Exercise goal: Write out exactly the lines of the entries below from the one holding "t = t₂ 时刻速度降为</p>" to the one holding "与时间 t 的关系曲线中，可能正确的是（", inclusive, and leave out all other lines.

*** Opening Available records ***

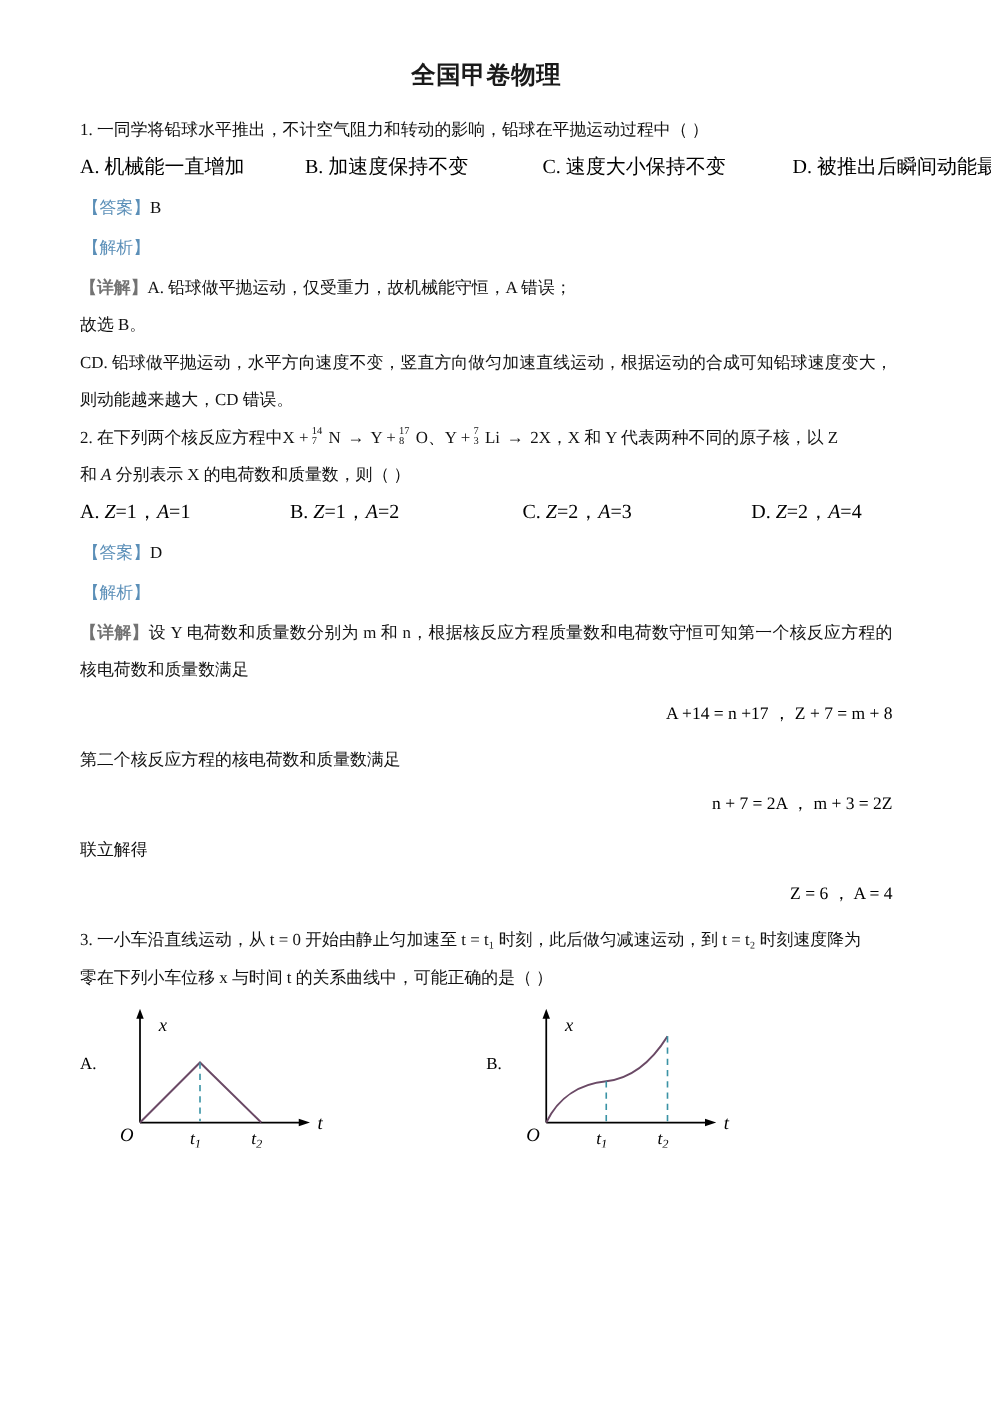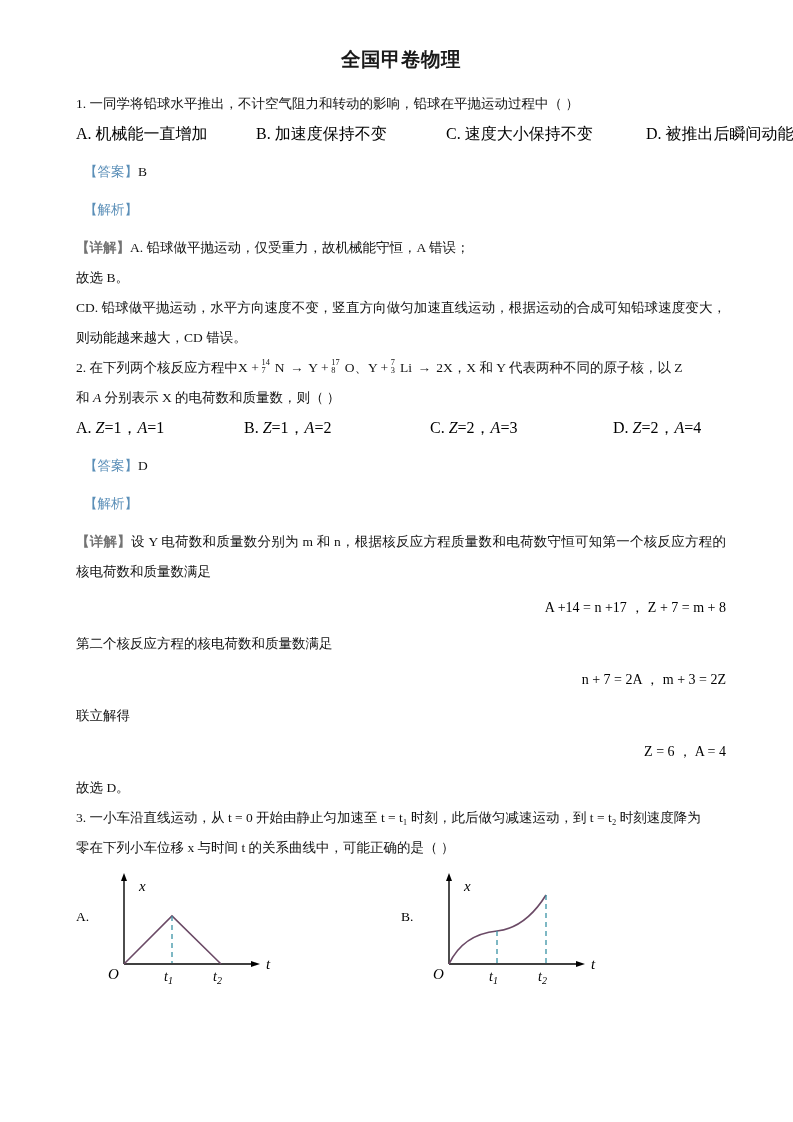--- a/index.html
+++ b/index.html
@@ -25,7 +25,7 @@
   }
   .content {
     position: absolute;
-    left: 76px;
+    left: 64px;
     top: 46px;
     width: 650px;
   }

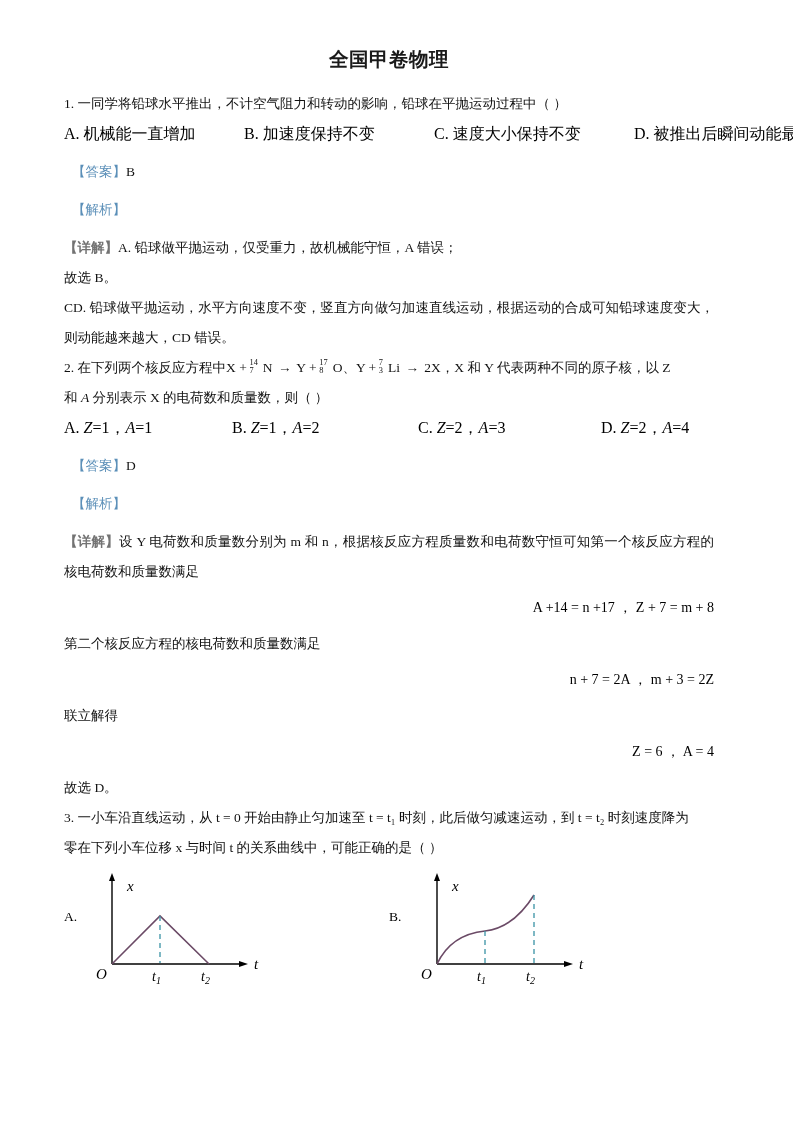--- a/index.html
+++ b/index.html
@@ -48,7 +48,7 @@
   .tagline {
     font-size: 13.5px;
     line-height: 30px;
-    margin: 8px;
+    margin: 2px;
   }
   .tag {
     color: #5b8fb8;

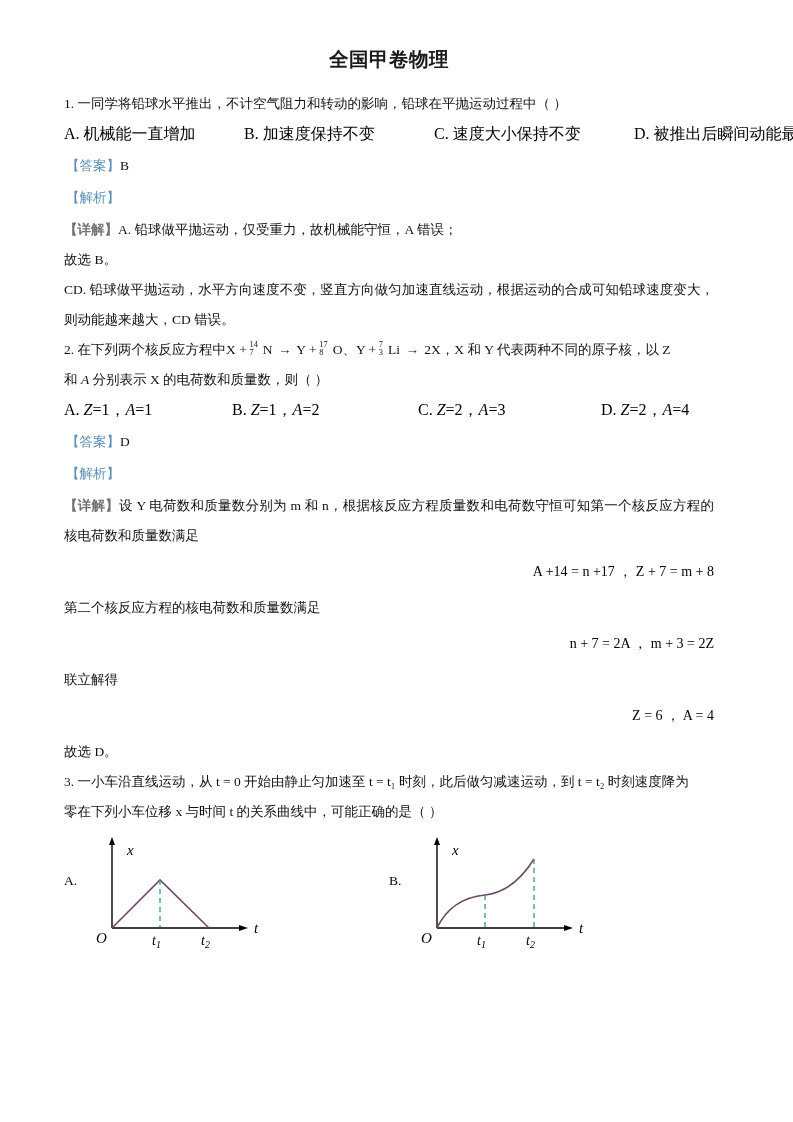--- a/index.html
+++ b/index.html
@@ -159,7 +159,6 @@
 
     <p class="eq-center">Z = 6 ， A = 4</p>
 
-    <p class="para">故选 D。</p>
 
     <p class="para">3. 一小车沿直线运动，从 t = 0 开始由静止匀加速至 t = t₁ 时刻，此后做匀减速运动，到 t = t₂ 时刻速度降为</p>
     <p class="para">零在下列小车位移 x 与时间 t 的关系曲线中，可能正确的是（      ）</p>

*** Closing Available records ***
*** Opening Available records ***

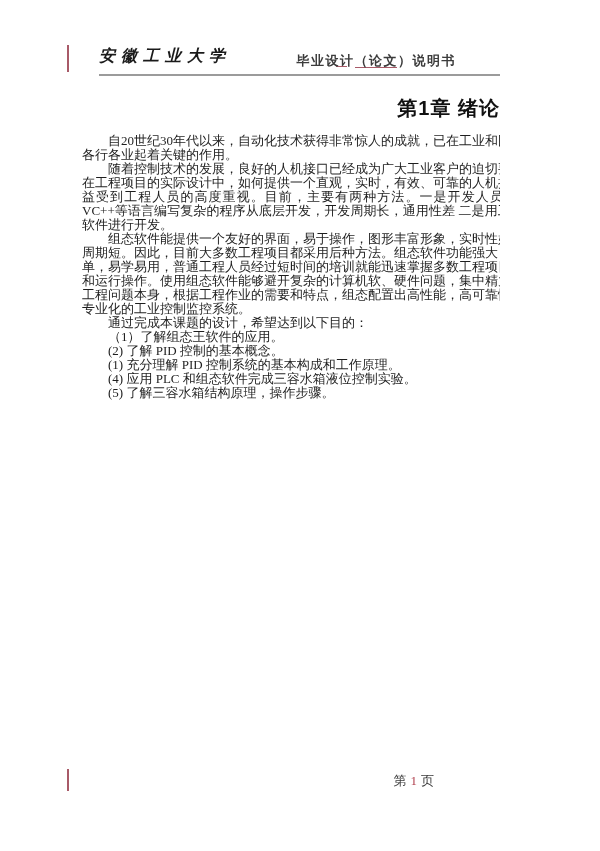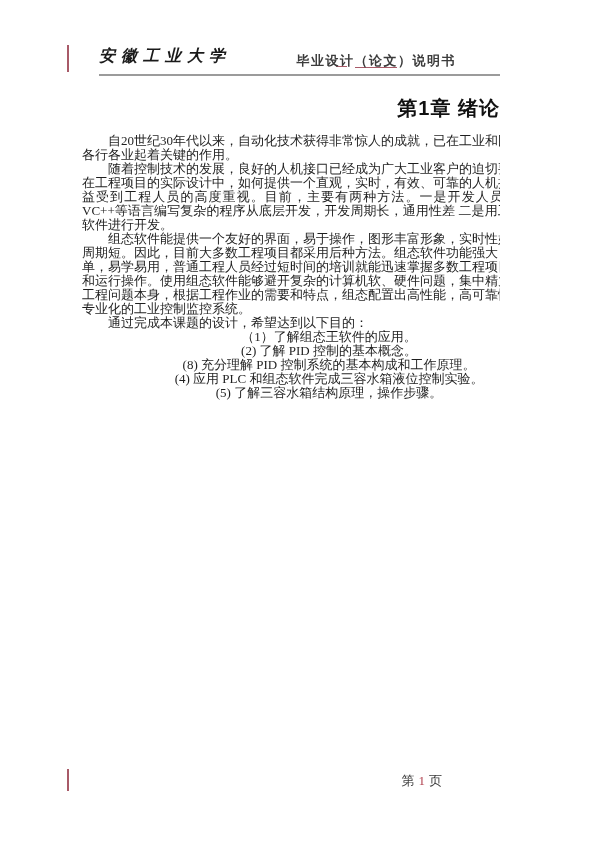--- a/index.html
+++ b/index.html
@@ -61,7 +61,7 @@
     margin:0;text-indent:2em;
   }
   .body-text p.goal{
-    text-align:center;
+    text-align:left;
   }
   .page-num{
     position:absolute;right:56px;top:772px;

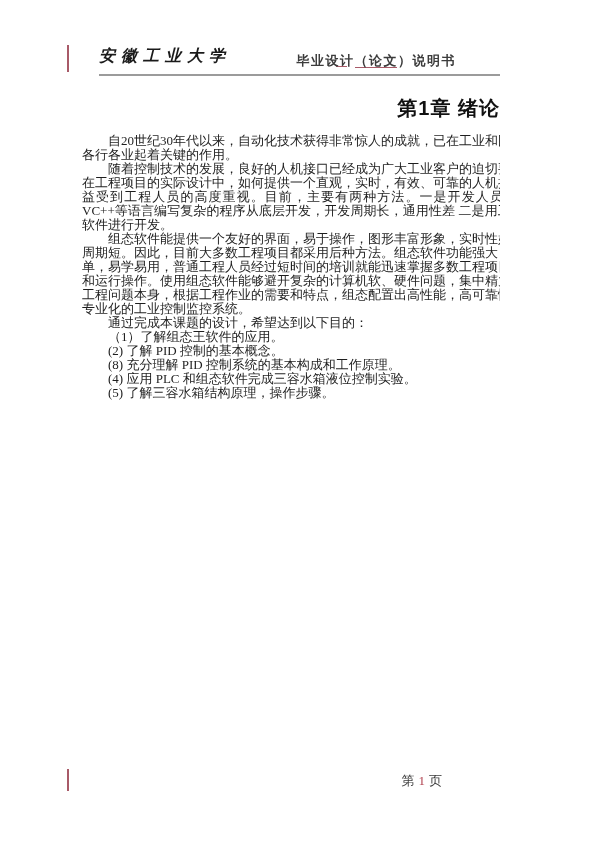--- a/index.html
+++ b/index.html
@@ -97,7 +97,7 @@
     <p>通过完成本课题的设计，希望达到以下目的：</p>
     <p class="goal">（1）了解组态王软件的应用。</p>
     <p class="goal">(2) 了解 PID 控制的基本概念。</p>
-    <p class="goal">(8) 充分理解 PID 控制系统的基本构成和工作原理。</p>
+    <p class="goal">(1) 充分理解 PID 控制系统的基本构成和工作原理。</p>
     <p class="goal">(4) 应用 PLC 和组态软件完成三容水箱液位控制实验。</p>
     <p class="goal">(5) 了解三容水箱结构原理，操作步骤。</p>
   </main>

*** Closing Available records ***

Task result:
     <p class="para">3. 一小车沿直线运动，从 t = 0 开始由静止匀加速至 t = t₁ 时刻，此后做匀减速运动，到 t = t₂ 时刻速度降为</p>
     <p class="para">零在下列小车位移 x 与时间 t 的关系曲线中，可能正确的是（      ）</p>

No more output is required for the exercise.